→ **EXERCISE DETAILS**
Please print the passage on safeguarding children's welfare word for word, starting with "Rooted in child" and going on through "stage of development.".

→ **EXERCISE PASSAGE**
%%

Our starting point is the UK Working Together 2010 statement of the principles underpinning our work to safeguard and promote the welfare of children. Whilst there have been several updates to this document, these principles hold true in relation to best practice: "All of the principles and guidance in this framework are underpinned by training for staff and supported by a range of practice tools, available on the intranet, and linked to these procedures to aid implementation."

Principles of good assessment

Child centred

The child should be seen (alone when appropriate) by the lead social worker in addition to all other professionals who have a responsibility for the child's welfare. His or her welfare should be kept sharply in focus in all work with the child and family. The significance of seeing and observing the child cannot be overstated. The child should be spoken and listened to, and their wishes and feelings ascertained, taken into account (having regard to their age and understanding) and recorded when making decisions about the provision of services. Some of the worst failures of the system have occurred when professionals have lost sight of the child and concentrated instead on their relationship with the adults.

Rooted in child development

Those working with children should have a detailed understanding of child development and how the quality of the care they are receiving can have an impact on their health and development. They should recognise that as children grow, they continue to develop their skills and abilities. Each stage, from infancy through middle years to adolescence, lays the foundation for more complex development. Plans and interventions to safeguard and promote the child's welfare should be based on a clear assessment of the child's developmental progress and the difficulties the child may be experiencing. Planned action should also be timely and appropriate for the child's age and stage of development.

Focus on CYPP priority outcomes for children

When working directly with a child, any plan developed for the child and their family or caregiver should be based on an assessment of the child's developmental needs and the parents/caregivers' capacity to respond to these needs within their family and environmental context. The child's plan should set out the planned outcomes for the child; progress against these should be regularly reviewed and the actual outcomes should be recorded. The purpose of all interventions should be to achieve the best possible outcomes for each child, recognising that each child is unique. These outcomes should contribute to the key outcomes set out for all children in the Children and Young People Plan 2016 -22. These are that children should: Be Safe and Nurtured; Be Healthy and Active; Achieve Individual and Economic Potential, and Be Included and Respected. In relation to risk the child's plan should clearly identify the danger to the child that will be prevented as a result of the planned intervention, and how this will happen.

%%

→ **STORED DATA**
%%

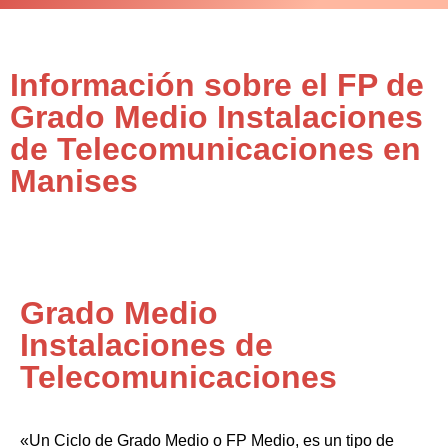
Información sobre el FP de
Grado Medio Instalaciones
de Telecomunicaciones en
Manises
Grado Medio
Instalaciones de
Telecomunicaciones
«Un Ciclo de Grado Medio o FP Medio, es un tipo de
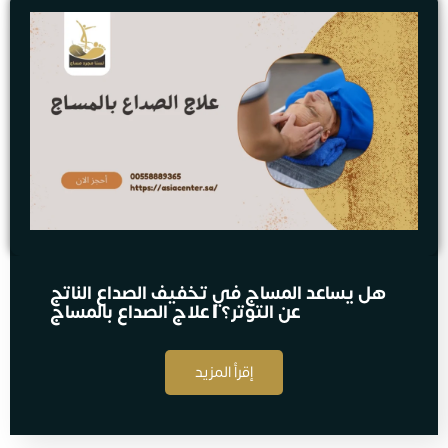
هل يساعد المساج في تخفيف الصداع الناتج
عن التوتر؟ | علاج الصداع بالمساج
إقرأ المزيد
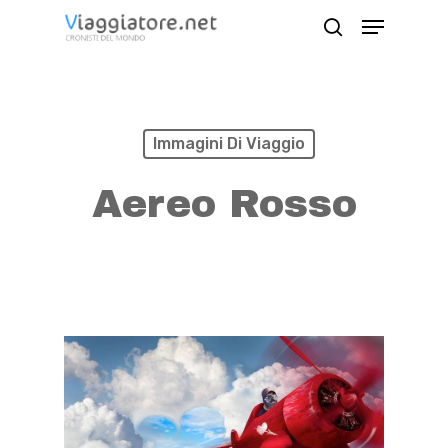
Skip
Menu
search
to
Close
main
Menu
content
Immagini Di Viaggio
Aereo Rosso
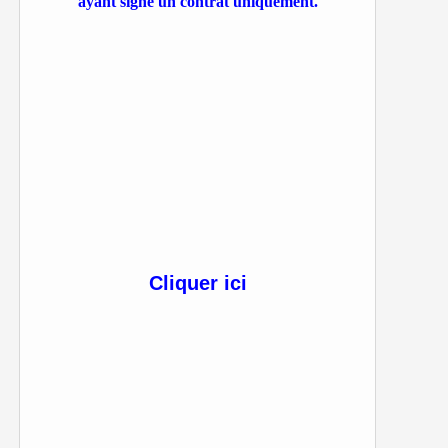
ayant signé un contrat uniquement.
Cliquer ici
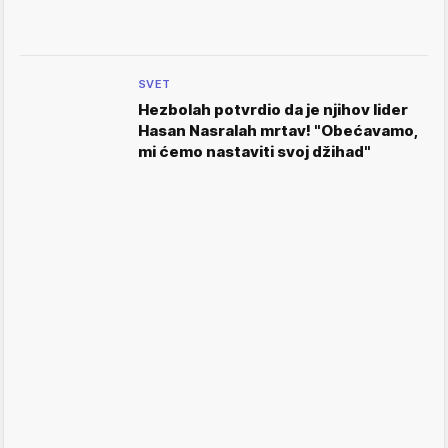
SVET
Hezbolah potvrdio da je njihov lider
Hasan Nasralah mrtav! "Obećavamo,
mi ćemo nastaviti svoj džihad"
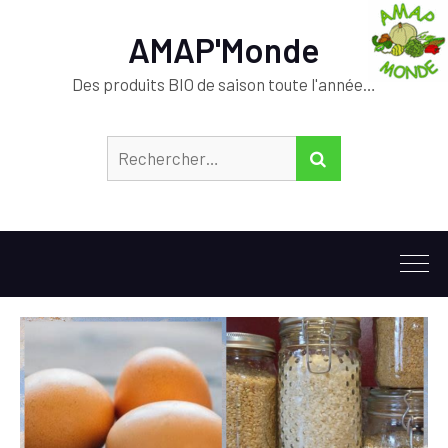
AMAP'Monde
Des produits BIO de saison toute l'année…
Rechercher :
RECHERCHER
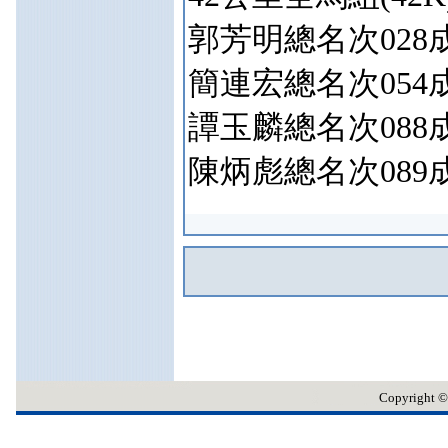
郭芳明總名次028成績
簡連宏總名次054成績
譚玉麟總名次088成績
陳炳彪總名次089成績
Copyrig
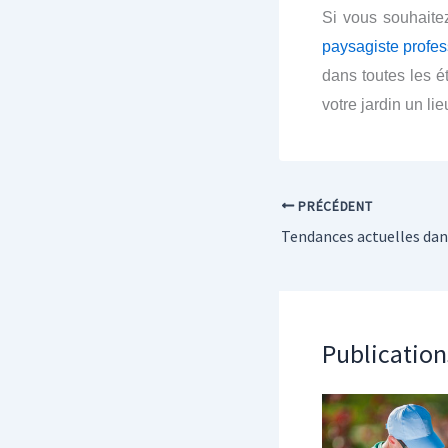
Si vous souhait
paysagiste profes
dans toutes les é
votre jardin un li
PRÉCÉDENT
Publication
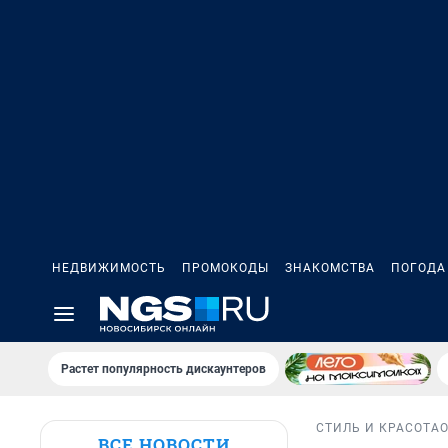
НЕДВИЖИМОСТЬ
ПРОМОКОДЫ
ЗНАКОМСТВА
ПОГОДА
Растет популярность дискаунтеров
СТИЛЬ И КРАСОТА
ВСЕ НОВОСТИ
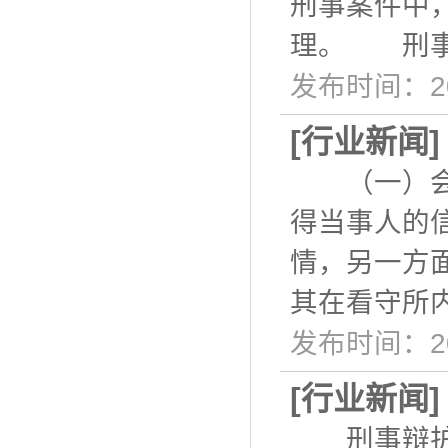
刑事案件中
理。 刑事
发布时间：20
[
行业新闻
（一）会见
得当事人的
情，另一方
其在看守所
发布时间：20
[
行业新闻
刑事辩护是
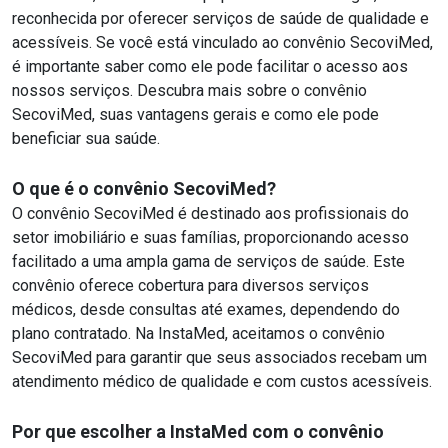
reconhecida por oferecer serviços de saúde de qualidade e
acessíveis. Se você está vinculado ao convênio SecoviMed,
é importante saber como ele pode facilitar o acesso aos
nossos serviços. Descubra mais sobre o convênio
SecoviMed, suas vantagens gerais e como ele pode
beneficiar sua saúde.
O que é o convênio SecoviMed?
O convênio SecoviMed é destinado aos profissionais do
setor imobiliário e suas famílias, proporcionando acesso
facilitado a uma ampla gama de serviços de saúde. Este
convênio oferece cobertura para diversos serviços
médicos, desde consultas até exames, dependendo do
plano contratado. Na InstaMed, aceitamos o convênio
SecoviMed para garantir que seus associados recebam um
atendimento médico de qualidade e com custos acessíveis.
Por que escolher a InstaMed com o convênio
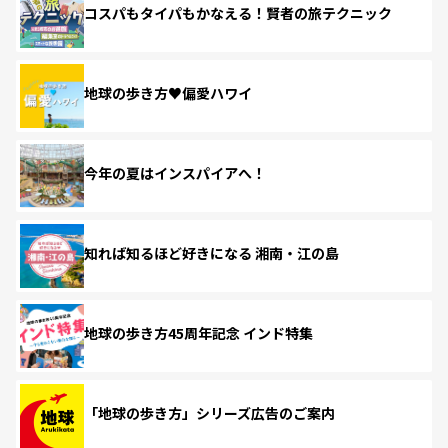
コスパもタイパもかなえる！賢者の旅テクニック
地球の歩き方♥偏愛ハワイ
今年の夏はインスパイアへ！
知れば知るほど好きになる 湘南・江の島
地球の歩き方45周年記念 インド特集
「地球の歩き方」シリーズ広告のご案内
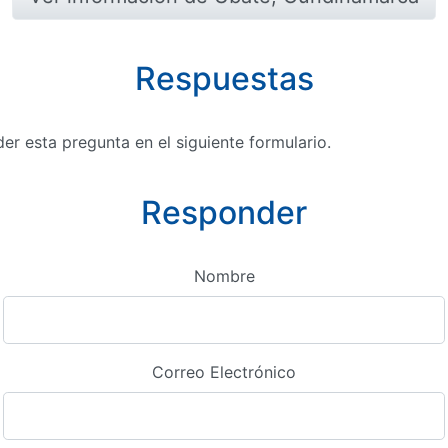
Respuestas
r esta pregunta en el siguiente formulario.
Responder
Nombre
Correo Electrónico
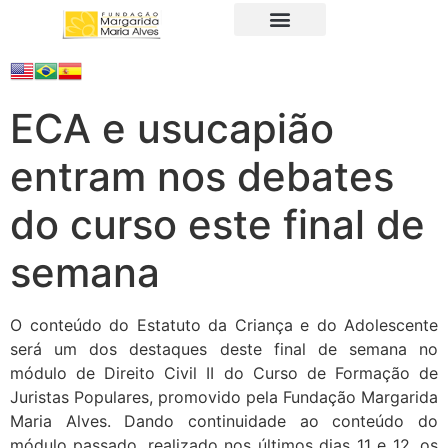
A Fundação
Juristas Populares
Produtos e Serviços
ECA e usucapião
entram nos debates
do curso este final de
semana
O conteúdo do Estatuto da Criança e do Adolescente
será um dos destaques deste final de semana no
módulo de Direito Civil II do Curso de Formação de
Juristas Populares, promovido pela Fundação Margarida
Maria Alves. Dando continuidade ao conteúdo do
módulo passado, realizado nos últimos dias 11 e 12, os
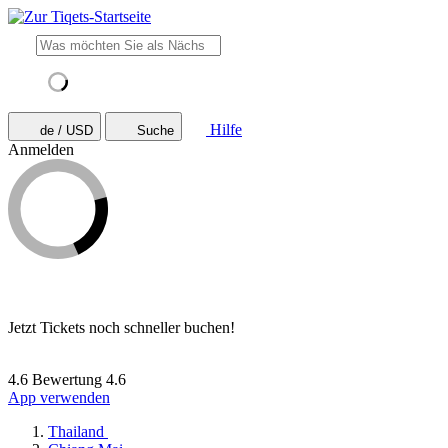
Hilfe
de / USD
Suche
Anmelden
Jetzt Tickets noch schneller buchen!
4.6 Bewertung
4.6
App verwenden
Thailand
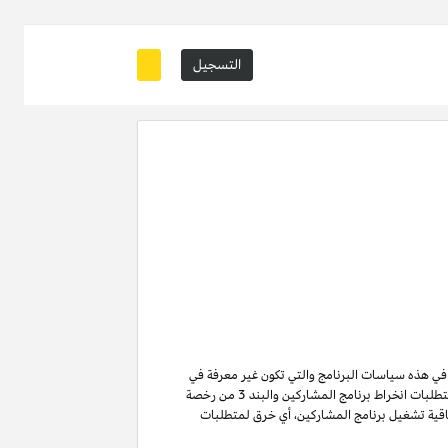
التسجيل
ة في هذه سياسات البرنامج والتي تكون غير معرفة في
من متطلبات انخراط برنامج المشاركين والبند 3 من رخصة
ن لا تنتهي ولا تنطفئ بانتهاء اتفاقية تشغيل برنامج المشاركين. لتفادي الشك وبدون الحد من غرض المادة 6 (ا) من اتفاقية تشغيل برنامج المشاركين، أي خرق لمتطلبات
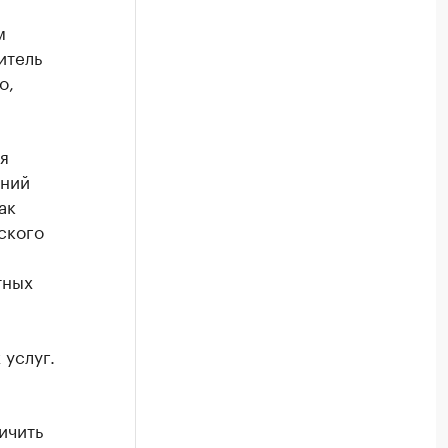
м
итель
о,
я
ений
ак
ского
тных
услуг.
ичить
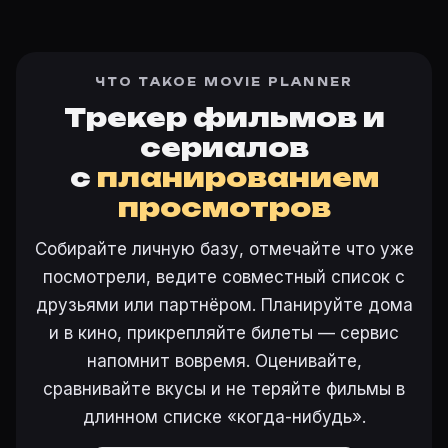
ЧТО ТАКОЕ MOVIE PLANNER
Трекер фильмов и
сериалов
с
планированием
просмотров
Собирайте личную базу, отмечайте что уже
посмотрели, ведите совместный список с
друзьями или партнёром. Планируйте дома
и в кино, прикрепляйте билеты — сервис
напомнит вовремя. Оценивайте,
сравнивайте вкусы и не теряйте фильмы в
длинном списке «когда-нибудь».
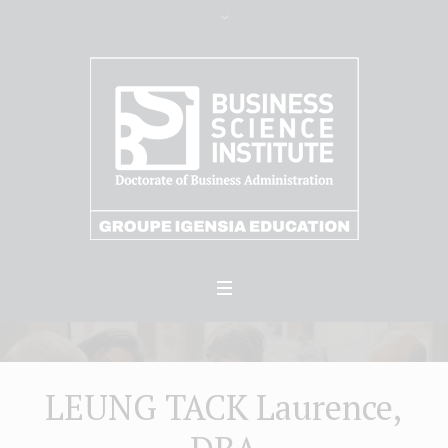
LEUNG TACK Laurence,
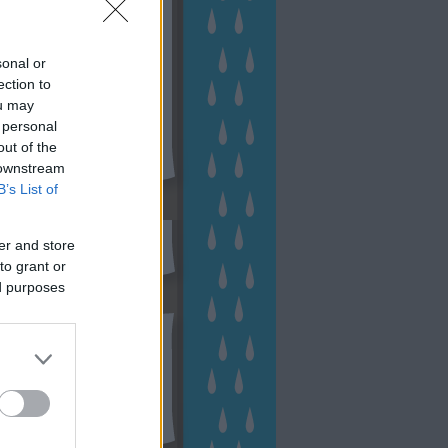
sonal or
ection to
ou may
 personal
out of the
 downstream
B’s List of
sen Facebookon
er and store
to grant or
ed purposes
esés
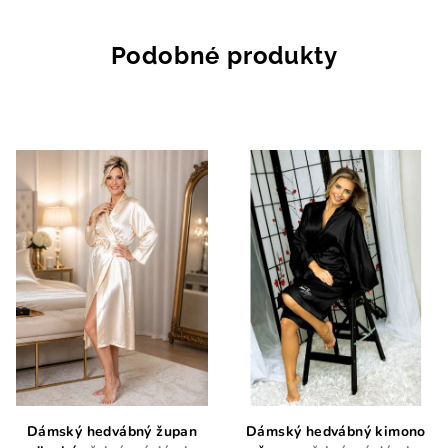
Podobné produkty
Dámský hedvábný župan
Dámský hedvábný kimono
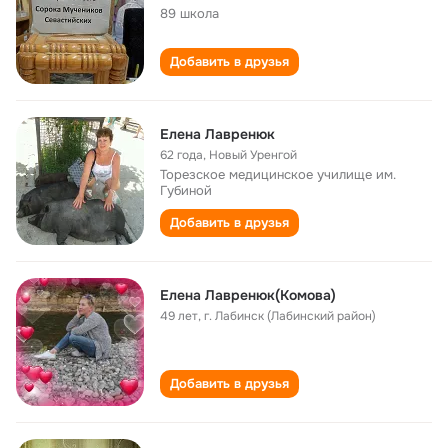
89 школа
Добавить в друзья
Елена Лавренюк
62 года
,
Новый Уренгой
Торезское медицинское училище им.
Губиной
Добавить в друзья
Елена Лавренюк(Комова)
49 лет
,
г. Лабинск (Лабинский район)
Добавить в друзья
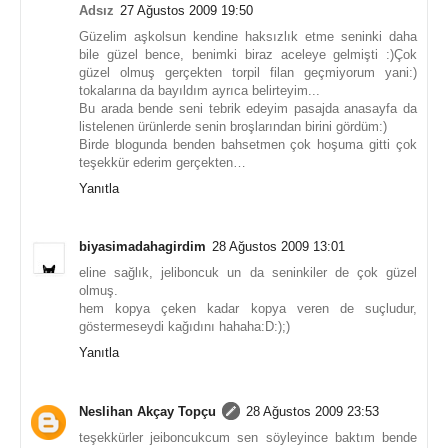
Adsız
27 Ağustos 2009 19:50
Güzelim aşkolsun kendine haksızlık etme seninki daha
bile güzel bence, benimki biraz aceleye gelmişti :)Çok
güzel olmuş gerçekten torpil filan geçmiyorum yani:)
tokalarına da bayıldım ayrıca belirteyim...
Bu arada bende seni tebrik edeyim pasajda anasayfa da
listelenen ürünlerde senin broşlarından birini gördüm:)
Birde blogunda benden bahsetmen çok hoşuma gitti çok
teşekkür ederim gerçekten…
Yanıtla
biyasimadahagirdim
28 Ağustos 2009 13:01
eline sağlık, jeliboncuk un da seninkiler de çok güzel
olmuş.
hem kopya çeken kadar kopya veren de suçludur,
göstermeseydi kağıdını hahaha:D:);)
Yanıtla
Neslihan Akçay Topçu
28 Ağustos 2009 23:53
teşekkürler jeiboncukcum sen söyleyince baktım bende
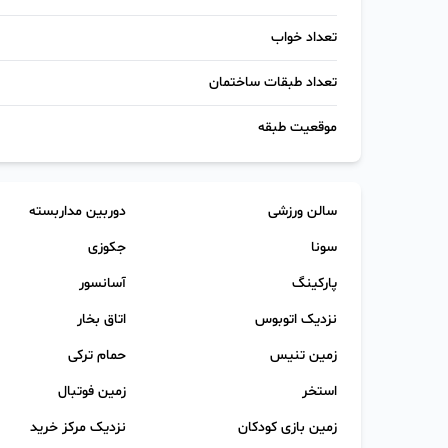
تعداد خواب
تعداد طبقات ساختمان
موقعیت طبقه
سالن ورزشی
دوربین مداربسته
سونا
جکوزی
پارکینگ
آسانسور
نزدیک اتوبوس
اتاق بخار
زمین تنیس
حمام ترکی
استخر
زمین فوتبال
زمین بازی کودکان
نزدیک مرکز خرید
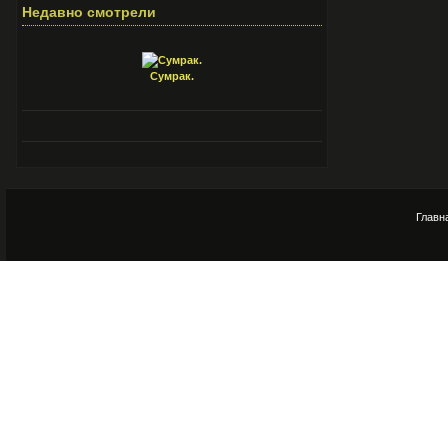
Недавно смотрели
Сумрак.
Главн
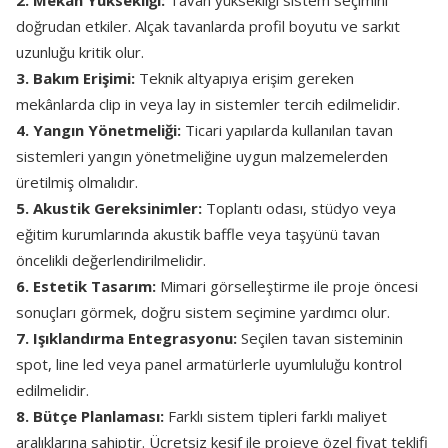
2. Mekân Yüksekliği:
Tavan yüksekliği sistem seçimini
doğrudan etkiler. Alçak tavanlarda profil boyutu ve sarkıt
uzunluğu kritik olur.
3. Bakım Erişimi:
Teknik altyapıya erişim gereken
mekânlarda clip in veya lay in sistemler tercih edilmelidir.
4. Yangın Yönetmeliği:
Ticari yapılarda kullanılan tavan
sistemleri yangın yönetmeliğine uygun malzemelerden
üretilmiş olmalıdır.
5. Akustik Gereksinimler:
Toplantı odası, stüdyo veya
eğitim kurumlarında akustik baffle veya taşyünü tavan
öncelikli değerlendirilmelidir.
6. Estetik Tasarım:
Mimari görselleştirme ile proje öncesi
sonuçları görmek, doğru sistem seçimine yardımcı olur.
7. Işıklandırma Entegrasyonu:
Seçilen tavan sisteminin
spot, line led veya panel armatürlerle uyumluluğu kontrol
edilmelidir.
8. Bütçe Planlaması:
Farklı sistem tipleri farklı maliyet
aralıklarına sahiptir. Ücretsiz keşif ile projeye özel fiyat teklifi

%%

→ **ANSWER**
Rooted in child development

Those working with children should have a detailed understanding of child development and how the quality of the care they are receiving can have an impact on their health and development. They should recognise that as children grow, they continue to develop their skills and abilities. Each stage, from infancy through middle years to adolescence, lays the foundation for more complex development. Plans and interventions to safeguard and promote the child's welfare should be based on a clear assessment of the child's developmental progress and the difficulties the child may be experiencing. Planned action should also be timely and appropriate for the child's age and stage of development.